We introduce a numerical approach to computing the Schr\"odinger map (SM) based on the Hasimoto transform which relates the SM flow to a cubic nonlinear Schr\"odinger (NLS) equation. In exploiting this nonlinear transform we are able to introduce the first fully explicit unconditionally stable symmetric integrators for the SM equation. Our approach consists of two parts: an integration of the NLS equation followed by the numerical evaluation of the Hasimoto transform. Motivated by the desire to study rough solutions to the SM equation, we also introduce a new symmetric low-regularity integrator for the NLS equation. This is combined with our novel fast low-regularity Hasimoto (FLowRH) transform, based on a tailored analysis of the resonance structures in the Magnus expansion and a fast realisation based on block-Toeplitz partitions, to yield an efficient low-regularity integrator for the SM equation. This scheme in particular allows us to obtain approximations to the SM in a more general regime (i.e. under lower regularity assumptions) than previously proposed methods. The favorable properties of our methods are exhibited both in theoretical convergence analysis and in numerical experiments.

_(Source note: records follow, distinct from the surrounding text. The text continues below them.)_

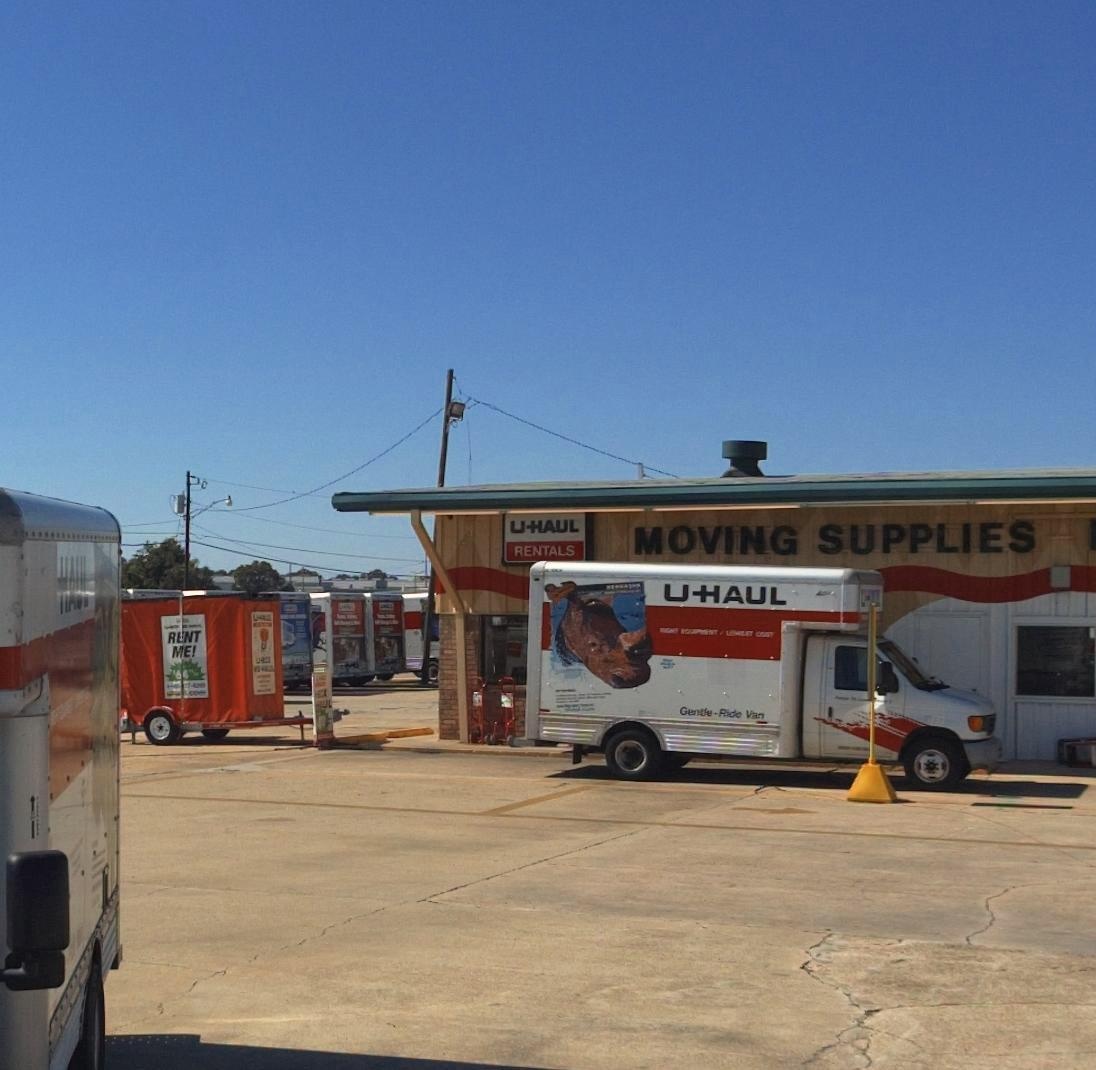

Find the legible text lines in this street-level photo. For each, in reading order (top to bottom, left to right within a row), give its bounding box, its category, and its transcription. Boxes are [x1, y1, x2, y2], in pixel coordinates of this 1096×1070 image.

[507, 517, 582, 536] BusinessName: U-HAUL
[629, 516, 1040, 560] None: MOVING SUPPLIES
[512, 542, 578, 560] None: RENTALS
[54, 552, 92, 618] BusinessName: HAUL
[660, 580, 790, 608] BusinessName: UHAUL
[163, 628, 204, 645] None: R*NT
[170, 644, 199, 659] None: ME!
[677, 703, 768, 722] None: Gentle - Ride Van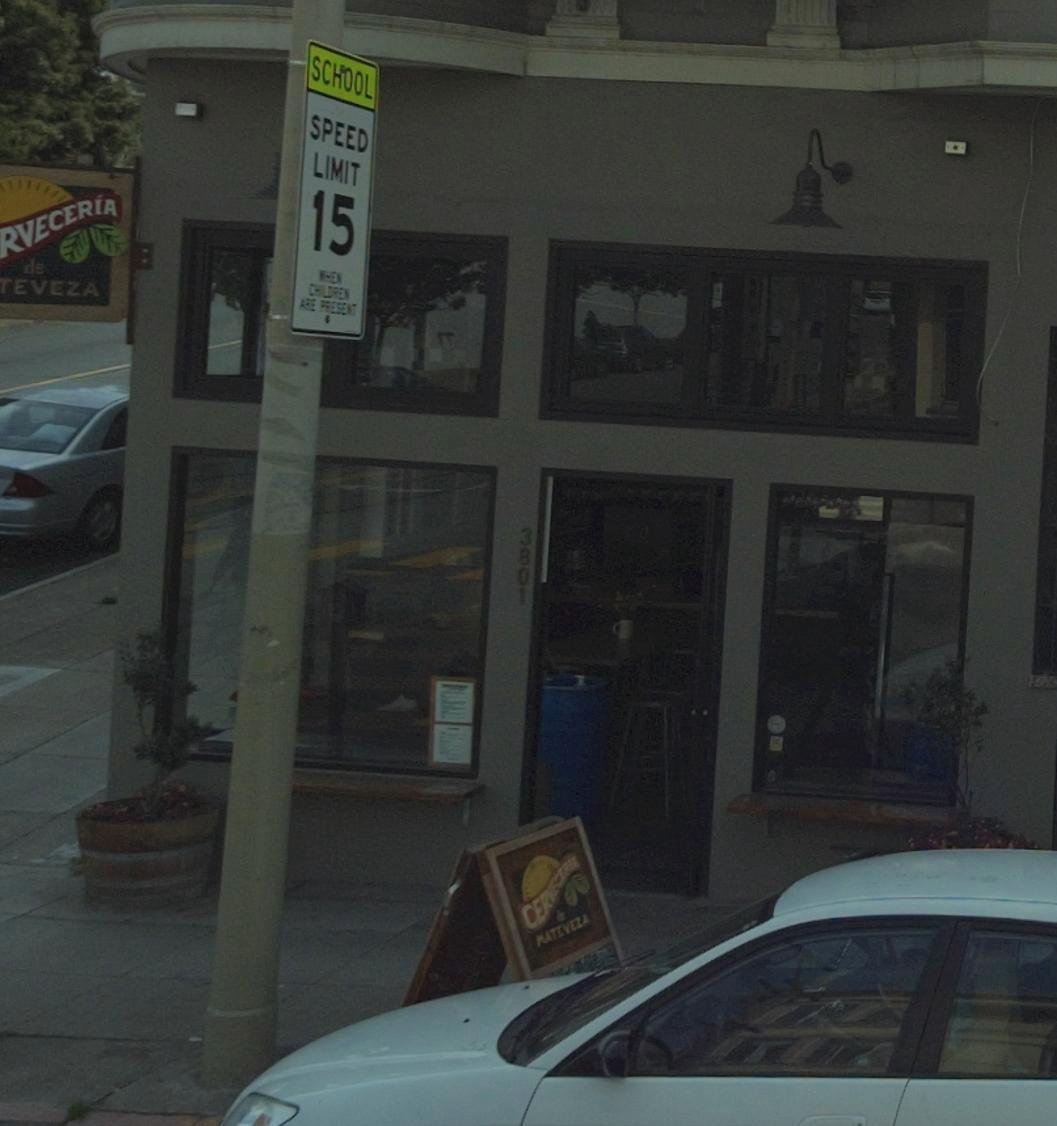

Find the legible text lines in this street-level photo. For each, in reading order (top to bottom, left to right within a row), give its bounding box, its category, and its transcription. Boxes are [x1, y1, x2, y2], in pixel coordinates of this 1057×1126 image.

翻译：我们提出了一种基于Hasimoto变换的Schrödinger映射（SM）数值计算方法，该变换将SM流与立方非线性Schrödinger（NLS）方程联系起来。通过利用这一非线性变换，我们首次引入了SM方程的全显式无条件稳定对称积分器。该方法包含两个部分：NLS方程的积分以及Hasimoto变换的数值评估。受研究SM方程粗解需求的驱动，我们还为NLS方程引入了一种新型对称低正则性积分器。结合基于Magnus展开中共振结构针对性分析及块Toeplitz分区快速实现的快速低正则性Hasimoto（FLowRH）变换，我们为SM方程构建了高效的低正则性积分器。该方案特别允许我们在比现有方法更一般的正则性假设下获得SM的近似解。理论收敛性分析与数值实验均展示了所提方法的优越性能。